Book Fields of Combat

    Book Details:
  • Author : Erin P. Finley
  • Publisher : ILR Press
  • Release : 2011-04-07
  • ISBN : 0801460700
  • Pages : 238 pages

Download or read book Fields of Combat written by Erin P. Finley and published by ILR Press. This book was released on 2011-04-07 with total page 238 pages. Available in PDF, EPUB and Kindle. Book excerpt: For many of the 1.6 million U.S. service members who have served in Iraq and Afghanistan since 2001, the trip home is only the beginning of a longer journey. Many undergo an awkward period of readjustment to civilian life after long deployments. Some veterans may find themselves drinking too much, unable to sleep or waking from unspeakable dreams, lashing out at friends and loved ones. Over time, some will struggle so profoundly that they eventually are diagnosed with post-traumatic stress Disorder (PTSD). Both heartbreaking and hopeful, Fields of Combat tells the story of how American veterans and their families navigate the return home. Following a group of veterans and their their personal stories of war, trauma, and recovery, Erin P. Finley illustrates the devastating impact PTSD can have on veterans and their families. Finley sensitively explores issues of substance abuse, failed relationships, domestic violence, and even suicide and also challenges popular ideas of PTSD as incurable and permanently debilitating. Drawing on rich, often searing ethnographic material, Finley examines the cultural, political, and historical influences that shape individual experiences of PTSD and how its sufferers are perceived by the military, medical personnel, and society at large. Despite widespread media coverage and public controversy over the military's response to wounded and traumatized service members, debate continues over how best to provide treatment and compensation for service-related disabilities.

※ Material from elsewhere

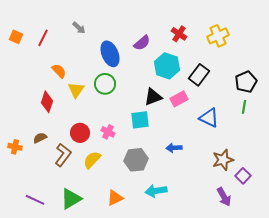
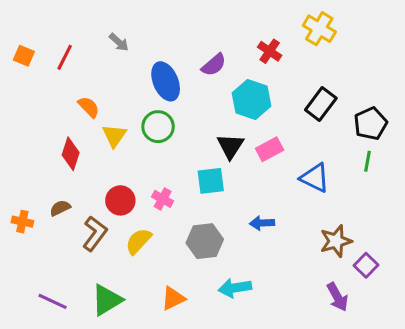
yellow cross: (218, 36) -> (319, 29), moved, turned -35
black rectangle: (199, 75) -> (321, 104), moved
black triangle: (153, 97) -> (230, 146), turned -36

Meanwhile, new and highly effective treatments are revolutionizing how the Department of Veterans Affairs (VA) provides trauma care, redefining the way PTSD itself is understood in the process. Carefully and compassionately untangling each of these conflicts, Fields of Combat reveals the very real implications they have for veterans living with PTSD and offers recommendations to improve how we care for this vulnerable but resilient population.